The governor's aides said that under Quinn's plan, the state would spend over $34 billion in fiscal 2013. That's actually $50 million more than was budgeted for this year.
"Spending is still going up," said Sen. Matt Murphy (R-Palatine). "Spending went up this year, it's going up next year under the governor's budget. There's no restraint here."
At a news conferences during the past week, the governor said he would ask all departments except education and state police to cut their spending by 9 percent. Not many reached that benchmark in the Quinn proposal and a few will have their budgets slightly increased next year.
"We said most agencies, the goal was 9 percent. We didn't say every agency," said Jack Lavin, Quinn's chief of staff.
The governor has proposed deep cuts in the Department of Corrections. He's recommended closing the super max prison at Tamms and the maximum security penitentiary for women at Dwight, as well as six so-called transition centers for adult inmates near release and two juvenile detention centers.

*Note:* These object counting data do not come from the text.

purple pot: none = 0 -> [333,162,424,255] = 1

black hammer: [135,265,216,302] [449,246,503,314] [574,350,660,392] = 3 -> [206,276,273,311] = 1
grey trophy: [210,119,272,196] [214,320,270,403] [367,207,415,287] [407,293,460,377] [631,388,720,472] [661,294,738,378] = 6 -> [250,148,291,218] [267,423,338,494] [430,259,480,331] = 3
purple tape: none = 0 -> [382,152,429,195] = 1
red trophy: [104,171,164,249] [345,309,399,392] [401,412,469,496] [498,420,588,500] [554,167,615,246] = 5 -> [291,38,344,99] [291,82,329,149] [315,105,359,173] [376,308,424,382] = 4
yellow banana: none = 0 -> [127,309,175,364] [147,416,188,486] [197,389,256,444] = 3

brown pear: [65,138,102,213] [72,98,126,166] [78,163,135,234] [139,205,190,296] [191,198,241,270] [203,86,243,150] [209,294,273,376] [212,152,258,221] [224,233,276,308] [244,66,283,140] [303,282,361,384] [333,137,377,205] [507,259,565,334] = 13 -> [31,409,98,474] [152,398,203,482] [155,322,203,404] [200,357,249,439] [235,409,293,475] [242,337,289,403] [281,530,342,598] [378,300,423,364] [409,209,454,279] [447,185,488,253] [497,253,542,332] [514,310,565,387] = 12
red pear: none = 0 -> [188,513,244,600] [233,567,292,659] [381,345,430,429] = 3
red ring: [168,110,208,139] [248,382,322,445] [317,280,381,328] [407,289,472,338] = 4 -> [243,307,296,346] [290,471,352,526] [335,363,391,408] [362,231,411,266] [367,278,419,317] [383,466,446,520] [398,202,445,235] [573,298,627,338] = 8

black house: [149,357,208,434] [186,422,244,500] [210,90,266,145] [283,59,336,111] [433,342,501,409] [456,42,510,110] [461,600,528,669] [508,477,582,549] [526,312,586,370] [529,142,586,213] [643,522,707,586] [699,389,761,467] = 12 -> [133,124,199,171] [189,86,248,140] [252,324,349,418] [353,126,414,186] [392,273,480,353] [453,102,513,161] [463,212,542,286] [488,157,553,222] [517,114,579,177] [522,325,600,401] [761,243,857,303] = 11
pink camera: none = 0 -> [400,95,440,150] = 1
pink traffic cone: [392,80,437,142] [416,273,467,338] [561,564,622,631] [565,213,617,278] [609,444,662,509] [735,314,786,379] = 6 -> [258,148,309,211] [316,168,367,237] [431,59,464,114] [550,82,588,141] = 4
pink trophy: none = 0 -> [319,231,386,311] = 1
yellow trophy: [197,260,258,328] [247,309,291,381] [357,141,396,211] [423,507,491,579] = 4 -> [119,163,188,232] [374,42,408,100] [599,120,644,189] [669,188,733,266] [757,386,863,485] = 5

Also, Quinn would shutter 24 Department of Human Services offices, three DCFS offices, four state hospitals, and 16 state police telecommunication centers.
"The closures affect about 2,300," said Lavin. "Some of these people perhaps will be laid off, some through attrition, some will move to other facilities."
Quinn's aides said the governor's speech would not suggest ways to resolve the state's biggest fiscal issues: its unfunded pension liabilities and skyrocketing Medicaid costs. Quinn will wait for the general assembly to recommend plans.
"When we have the framework, when we have the details they will be presented in the appropriate way in legislative hearings, etc," said Jerry Stermer, Quinn aide.
Quinn will give his budget address on Wednesday at noon.